Now I’m bawling in my living room pouring out my heart on this blog because that’s what I do when I’m upset: blog and pray, & pray and blog. *Side note: My cat literally just ran down the stairs and then hit the door stop thing (the one that makes the spring noise when you hit it) and scared the tar out of himself!* I’m reminded that God is still good. And as silly as it is, Benson scaring himself gave me something to laugh at and broke the tension in my mind and heart. No matter how high up the spiritual mountain I climb, I will always have to come back down the other side (at least this side of Heaven I will). I have to remember that when the mountain turns into a avalanche that I still have to trust in God. I am reminded of the verse, “Submit to the Lord. Resist the devil and he will flee from you” [James 4:7, paraphrased]. Maybe it’s because I’ve seen War Room twice in the last 24 hours that this verse pops into my head, but maybe it’s also because that’s exactly what I should be doing. Instead of just allowing things to happen to me, emotions included, maybe I should start being proactive about it. Maybe I need to start playing offense and not just defense. So I’m going to start with a strategy, a strategy that I talked about in a previous post, but will now actually will start using.
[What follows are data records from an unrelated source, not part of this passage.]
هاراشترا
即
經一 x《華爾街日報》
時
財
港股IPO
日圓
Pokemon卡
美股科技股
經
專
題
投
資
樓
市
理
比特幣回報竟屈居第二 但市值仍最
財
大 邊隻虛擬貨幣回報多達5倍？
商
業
But for tonight, I will leave you with this- if you’re coming off of a spiritual mountain too you’re not alone. I’m right there with you, and if you want a little extra encouragement, check out 1 Kings 19 about Elijah. No spoilers, but after he defeats some prophets of Baal in a huge miraculous event (chapter 18), he flees and begs God to take his life. The bible is full of spiritual celebrities that come off the mountain feeling less than, feeling defeated, and ultimately letting their emotions get the best of them.
Tonight my prayer is this: that we take “Submit to the Lord. Resist the devil and he will flee from you” as a life motto. That we remember that the devil has already been defeated! Jesus has crushed his skull and there will be no life left in him soon enough. Until the time of his complete defeat, I pray that we Submit only to the Lord, not to our emotions; that we resist the devil because we are a chose race and a royal priesthood- we are children of the one true King; and that we remember God is living inside of us if we are his and that’s enough to make even the biggest rotten devil helpers flee. God is enough, and He has already won.